Poppinga has no concerns Underwood will be able to handle it because he can tell he's been in the right frame of mind throughout his rehab.

"That's the key I think with most things in life is your attitude," Poppinga said. "His attitude has been great. He's been positive and optimistic, but at the same time he's been realistic too. He hasn't been delusional.

"He knows it's going to take 'x' amount of months for the graph to fully take shape and to be strong enough to support certain movements, so I think he's had a good balance. That's why he's recovered so well."

Underwood was playing awfully well last summer when he went down.
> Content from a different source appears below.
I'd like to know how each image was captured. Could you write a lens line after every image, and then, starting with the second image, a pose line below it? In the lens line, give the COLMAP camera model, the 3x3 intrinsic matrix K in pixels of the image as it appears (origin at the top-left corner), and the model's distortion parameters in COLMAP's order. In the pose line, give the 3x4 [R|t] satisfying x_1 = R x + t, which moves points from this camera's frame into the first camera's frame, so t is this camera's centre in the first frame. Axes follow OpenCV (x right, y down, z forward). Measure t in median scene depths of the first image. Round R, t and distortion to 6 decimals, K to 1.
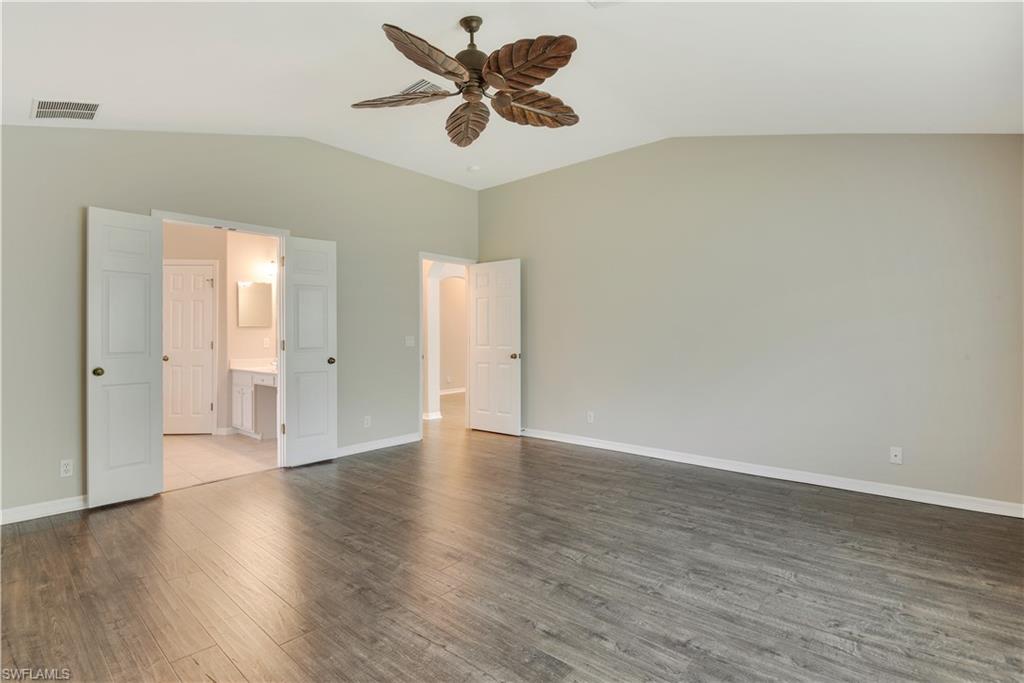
lens RADIAL K [[488.7, 0, 509.5], [0, 488.7, 339.0], [0, 0, 1]] dist [0.005116, 0.000742]
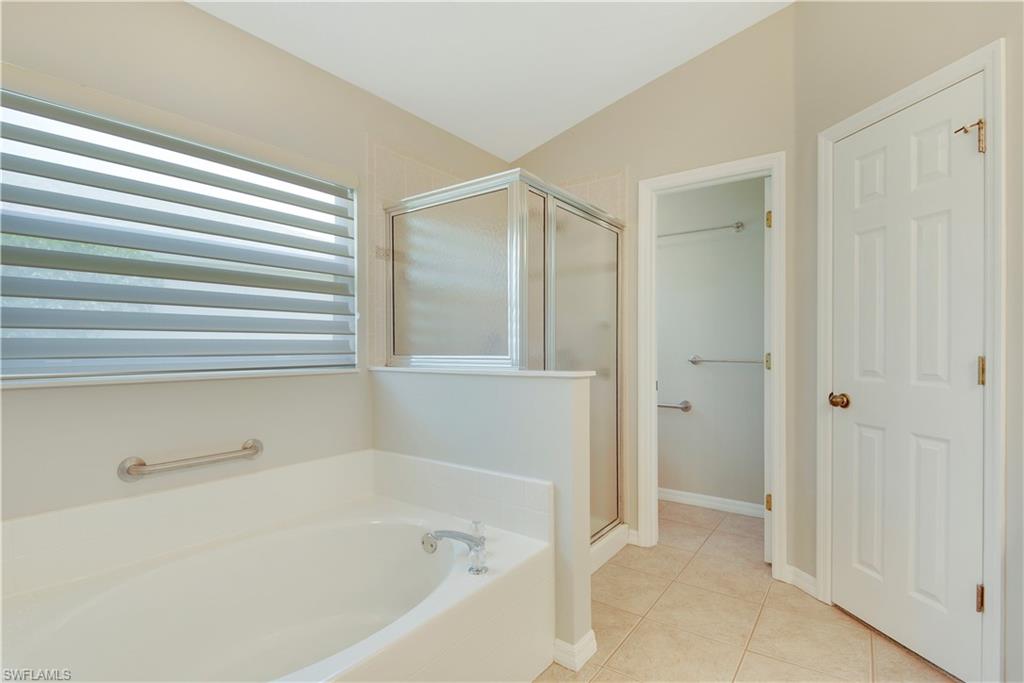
lens RADIAL K [[488.7, 0, 512.3], [0, 488.7, 346.4], [0, 0, 1]] dist [0.005116, 0.000742]
pose [[0.103131, -0.007551, -0.994639, -0.366707], [-0.009204, 0.999921, -0.008545, 0.006012], [0.994625, 0.010036, 0.103053, 0.717439]]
Starting at safety while free-agent acquisition Marquand Manuel was recovering from a calf injury, Underwood was showing tremendous progress for a second-year player and finding his comfort zone in learning the defense and directing traffic in the secondary.

"Being able to play with Charles Woodson and Al Harris and Nick (Collins), it was like turning back to college when you're having a lot of fun, and then bam, it was over," he said. "So it was pretty hard. A lot of guys seemed to care a lot, the emotions started coming. It was tough, man. But my wife kept me going, and a lot of guys came over and hung out with me a little bit, so they helped me through it a lot."

It also helped Underwood to dedicate himself to the weight room, giving him a way of feeling productive despite not practicing or playing.

"You get injured like that, it turns on a light that you have to work hard," he said. "I couldn't be on the field, so I'm going to try to catch up in the weight room so I can be stronger than the guys. If I've got six months to lift before the other guys, I'm going to do it so I can be ahead some place."

What the payoff will be remains to be seen. Underwood wants to compete for a starting safety spot and will be given a chance to do so. At a minimum, he'd like to resume the special teams role he excelled in as a rookie, when he led the team with 23 special teams tackles.

"For me, I'm the kind of player who always wants to be the best," he said. "There's going to be a lot of competition and we have a lot of great safeties here. But I think that once my body gets where it needs to be, I'll be on track again.

"I'm doing a lot of stuff I never did before with my legs, so hopefully I might end up stronger, faster. I'm ready."

Ready for that first football practice, yet be patient until it eventually arrives. And ready to pick up where he left off, without looking back.

"I know it's going to feel great to go out there, be with the team and get to run around," he said. "I can't wait to go tackle somebody."